Tarîkat-ı aliyye âdâbında ne zaman Kelime-i Tevhîd zikri yapılacak olsa zikri yaptıran zât önce "فَاعْلَمْ أَنَّهُ لَا إِلَهَ إِلَّا اللَّهُ Fa'lem ennehû lâ ilâhe illallah" der ve zikre böyle başlanır. Sûre-i Muhammed'in 19. âyetinin başındaki bu cümle görünüşde hepimizin bildiği "Kelime-i Tevhîd" cümlesinden farksızdır ancak başında "fa'lem ennehû" yani "muhakkak bil ki" emri vardır. "Bil ki muhakkak Allah'dan başka ilâh yokdur" ma'nasına gelir. Kur`ân-ı Kerîm'in bir çok âyeti "Kul" yani "Söyle" emri ile geldiği halde acabâ bu âyet niçin "kul" yerine "fa'lem" ile gelmişdir? Eğer dikkatli düşünülürse bunda büyük hikmetler vardır.

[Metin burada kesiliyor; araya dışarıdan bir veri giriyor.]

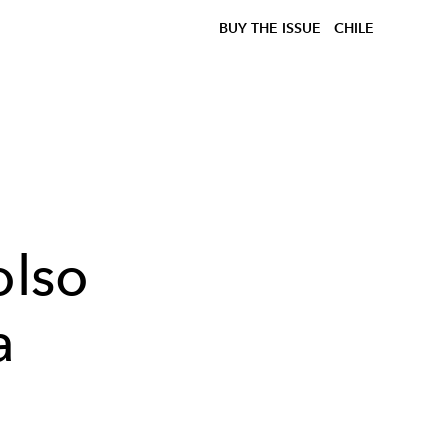
BUY THE ISSUE
CHILE
olso
a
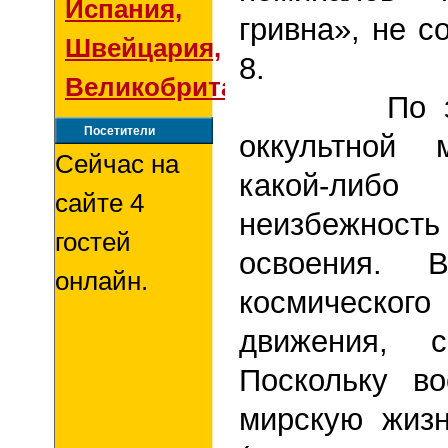
Испания,
гривна», не с
Швейцария,
8.
Великобритания
По закон
Посетители
оккультной 
Сейчас на
какой-либо
сайте 4
неизбежност
гостей
освоения. 
онлайн.
космическог
движения, с
Поскольку в
мирскую жиз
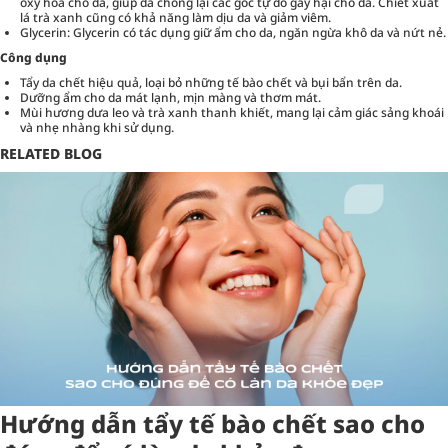
oxy hóa cho da, giúp da chống lại các gốc tự do gây hại cho da. Chiết xuất
lá trà xanh cũng có khả năng làm dịu da và giảm viêm.
Glycerin: Glycerin có tác dụng giữ ẩm cho da, ngăn ngừa khô da và nứt nẻ.
Công dụng
Tẩy da chết hiệu quả, loại bỏ những tế bào chết và bụi bẩn trên da.
Dưỡng ẩm cho da mát lạnh, mịn màng và thơm mát.
Mùi hương dưa leo và trà xanh thanh khiết, mang lại cảm giác sảng khoái
và nhẹ nhàng khi sử dụng.
RELATED BLOG
Hướng dẫn tẩy tế bào chết sao cho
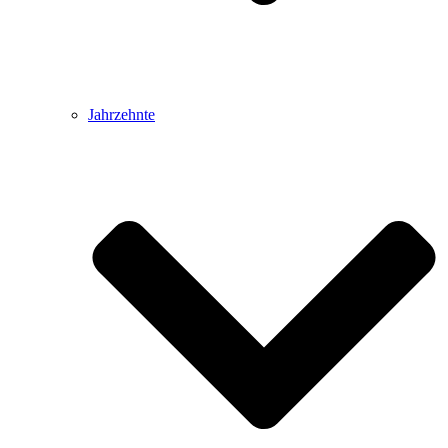
Jahrzehnte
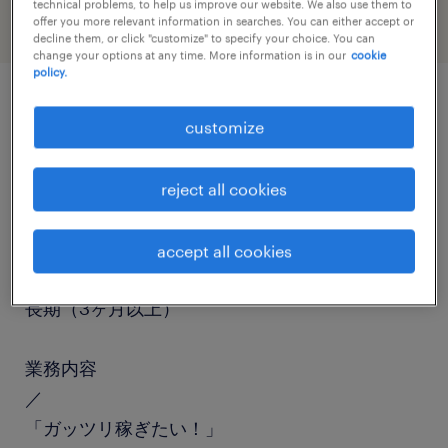
technical problems, to help us improve our website. We also use them to
offer you more relevant information in searches. You can either accept or
decline them, or click "customize" to specify your choice. You can
change your options at any time. More information is in our
cookie
policy.
job details
customize
職種
reject all cookies
マシンオペレーター
accept all cookies
勤務期間
長期（3ヶ月以上）
業務内容
／
「ガッツリ稼ぎたい！」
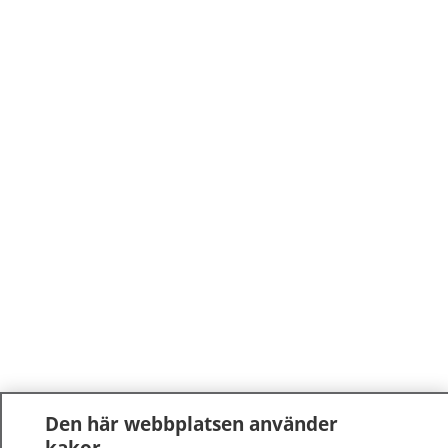
Den här webbplatsen använder
kakor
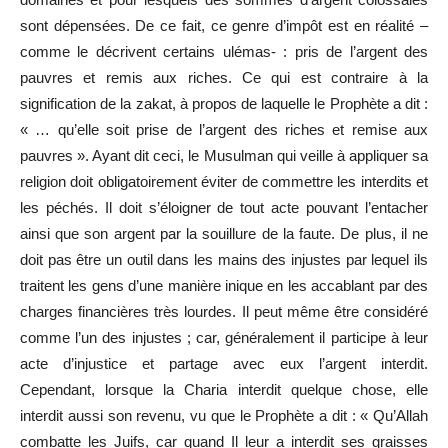
sont dépensées. De ce fait, ce genre d’impôt est en réalité –
comme le décrivent certains ulémas- : pris de l’argent des
pauvres et remis aux riches. Ce qui est contraire à la
signification de la zakat, à propos de laquelle le Prophète a dit :
« … qu’elle soit prise de l’argent des riches et remise aux
pauvres ». Ayant dit ceci, le Musulman qui veille à appliquer sa
religion doit obligatoirement éviter de commettre les interdits et
les péchés. Il doit s’éloigner de tout acte pouvant l’entacher
ainsi que son argent par la souillure de la faute. De plus, il ne
doit pas être un outil dans les mains des injustes par lequel ils
traitent les gens d’une manière inique en les accablant par des
charges financières très lourdes. Il peut même être considéré
comme l’un des injustes ; car, généralement il participe à leur
acte d’injustice et partage avec eux l’argent interdit.
Cependant, lorsque la Charia interdit quelque chose, elle
interdit aussi son revenu, vu que le Prophète a dit : « Qu’Allah
combatte les Juifs, car quand Il leur a interdit ses graisses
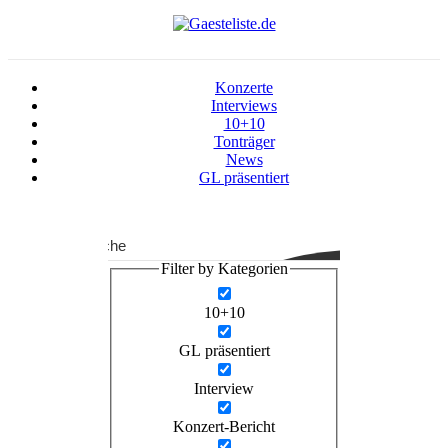
Konzerte
Interviews
10+10
Tonträger
News
GL präsentiert
Suche
Filter by Kategorien
10+10
GL präsentiert
Interview
Konzert-Bericht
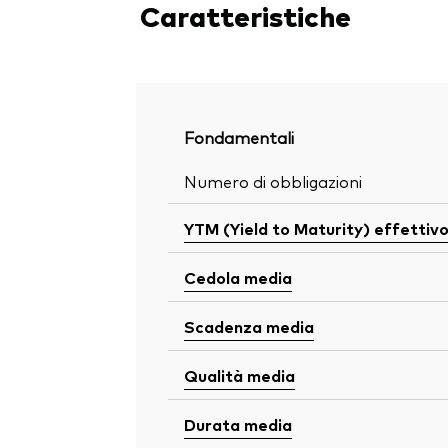
Caratteristiche
Fondamentali
Numero di obbligazioni
YTM (Yield to Maturity) effettiv
Cedola media
Scadenza media
Qualità media
Durata media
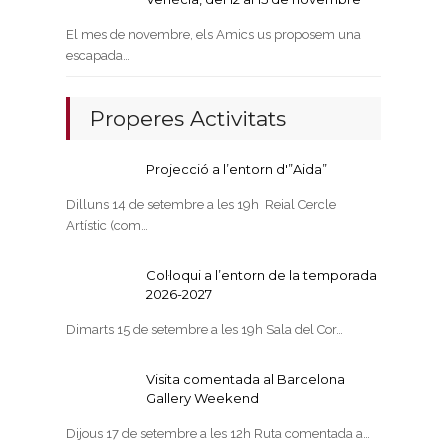
El mes de novembre, els Amics us proposem una
escapada…
Properes Activitats
Projecció a l’entorn d'”Aida”
Dilluns 14 de setembre a les 19h Reial Cercle
Artístic (com…
Col·loqui a l’entorn de la temporada
2026-2027
Dimarts 15 de setembre a les 19h Sala del Cor…
Visita comentada al Barcelona
Gallery Weekend
Dijous 17 de setembre a les 12h Ruta comentada a…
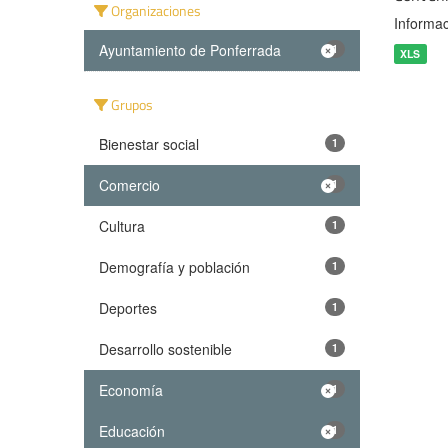
Organizaciones
Informac
Ayuntamiento de Ponferrada
1
XLS
Grupos
Bienestar social
1
Comercio
1
Cultura
1
Demografía y población
1
Deportes
1
Desarrollo sostenible
1
Economía
1
Educación
1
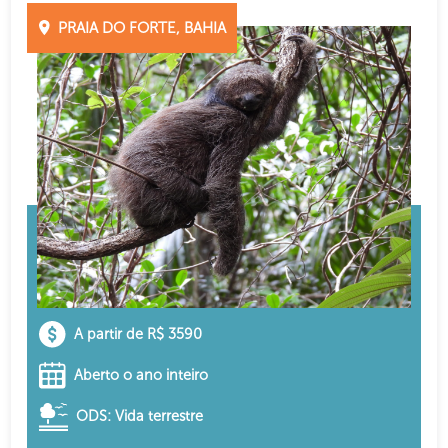
PRAIA DO FORTE, BAHIA
A partir de R$ 3590
Aberto o ano inteiro
ODS: Vida terrestre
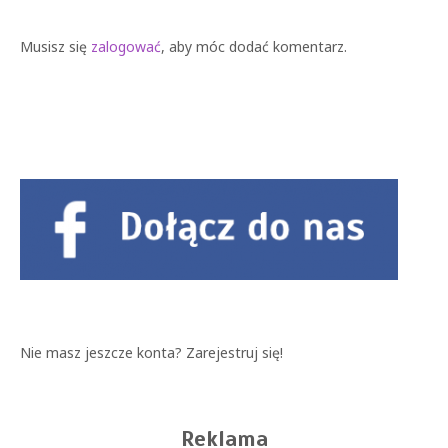
Musisz się
zalogować
, aby móc dodać komentarz.
Nie masz jeszcze konta?
Zarejestruj się!
Reklama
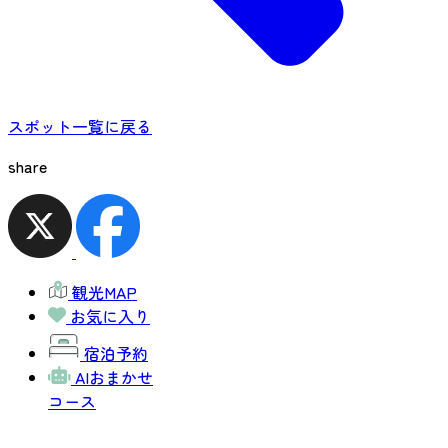
スポット一覧に戻る
share
観光MAP
お気に入り
宿泊予約
AIおまかせ
コース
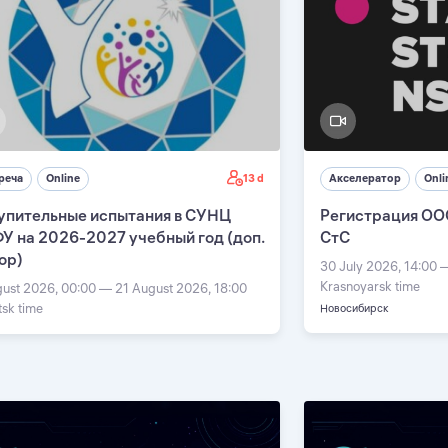
13 d
реча
Online
Акселератор
Onli
упительные испытания в СУНЦ
Регистрация ОО
У на 2026-2027 учебный год (доп.
СтС
ор)
30 July 2026, 14:00 
Krasnoyarsk time
gust 2026, 00:00 — 21 August 2026, 18:00
tsk time
Новосибирск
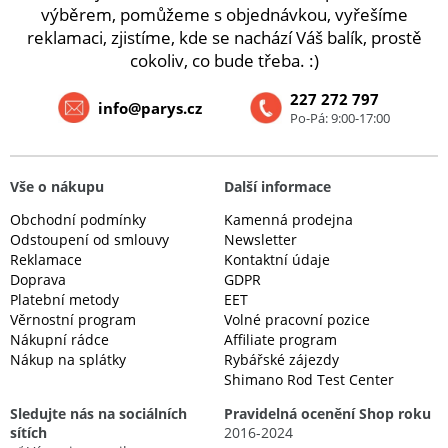
výběrem, pomůžeme s objednávkou, vyřešíme
reklamaci, zjistíme, kde se nachází Váš balík, prostě
cokoliv, co bude třeba. :)
227 272 797
info@parys.cz
Po-Pá: 9:00-17:00
Vše o nákupu
Další informace
Obchodní podmínky
Kamenná prodejna
Odstoupení od smlouvy
Newsletter
Reklamace
Kontaktní údaje
Doprava
GDPR
Platební metody
EET
Věrnostní program
Volné pracovní pozice
Nákupní rádce
Affiliate program
Nákup na splátky
Rybářské zájezdy
Shimano Rod Test Center
Sledujte nás na sociálních
Pravidelná ocenění Shop roku
sítích
2016-2024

Bir şeyi bilmenin üç mertebesi vardır :
İlme'l-yakîn
Ayne'l-yakîn
Hakka'l-yakîn
Birinci mertebe, ismen ve lafzen bilmekdir. İkinci mertebe görür gibi yakînen bilmekdir. Üçüncü mertebe ise bilinenin hakîkatine ermekdir. Bu üç mertebe kısaca bilmek-bulmak-olmak diye de ifâde edilir.
Şerî'at dâiresi birinci mertebeye tekâbül eder. Şerî'ât dâiresindeki bir mü'min, tevhîdin ancak lafzını ve o lafzın sözlükdeki karşılığını bilir. Fazlasını bilmez. Bu da bir tür bilmekdir ama ilmin en düşük seviyesidir. Müslümân olmak isteyenlere, Kelime-i Tevhîd öğretilirken "Böyle bil" denmeyip, "Böyle oku" denilmesinin bir hikmeti de budur. Hocaefendilerin câmilerde cemaate kelime-i tevhîd ya da kelime-i şehâdet okuttururken "Bilin ki" demek yerine, "Okuyalım" ya da "Okuyun" demelerinin hikmeti de budur.
Tarîkat dâiresindeki mü'min ise îmânını yakîne getirmiş olduğu için tevhîdin elfâzını ve o elfâzın sözlükdeki karşılığını bilmekle kalmaz, yakînen de idrâk eder. Bir önceki mertebeye göre ilmin bu seviyesi oldukça yüksek bir seviyedir. Aradaki farkı bir misâl ile şöyle anlatabiliriz. Meselâ şerî'at dâiresindeki bir kişide riyâ gibi, hased gibi tevhîdin ma'nasına aykırı düşen sıfatlar bulunabilir fakat tarîkât ehlinde bulunmaz. Hased, Hakk'ın taksîmine râzı olmamakdan kaynaklanır. Hakk'ın birliğini tasdîk edip O'ndan başka hiç bir kuvvet ve kudret olmadığını hakkıyla bilen bir kimse O'nun taksîmine nasıl olur da rızâ göstermez? Riyâ, bir işi kulların hatırı için yapmak demekdir. Yegâne ma'bûdun Allah olduğunu bilen kimse nasıl olur da riyâ ile bir iş yapabilir?
Bilmenin bir üst mertebesi daha vardır ki, o da bildiğinin hakîkatine ermekdir. Bu da hakîkat dâiresinde bulunan mü'minlere hasdır.
Tarîkat-ı aliyye âdâbında "Kelime-i Tevhîd" zikrine hep "fa'lem/bil" diye başlanmasının hikmeti işte bu ma'naları hatırlatmak içindir.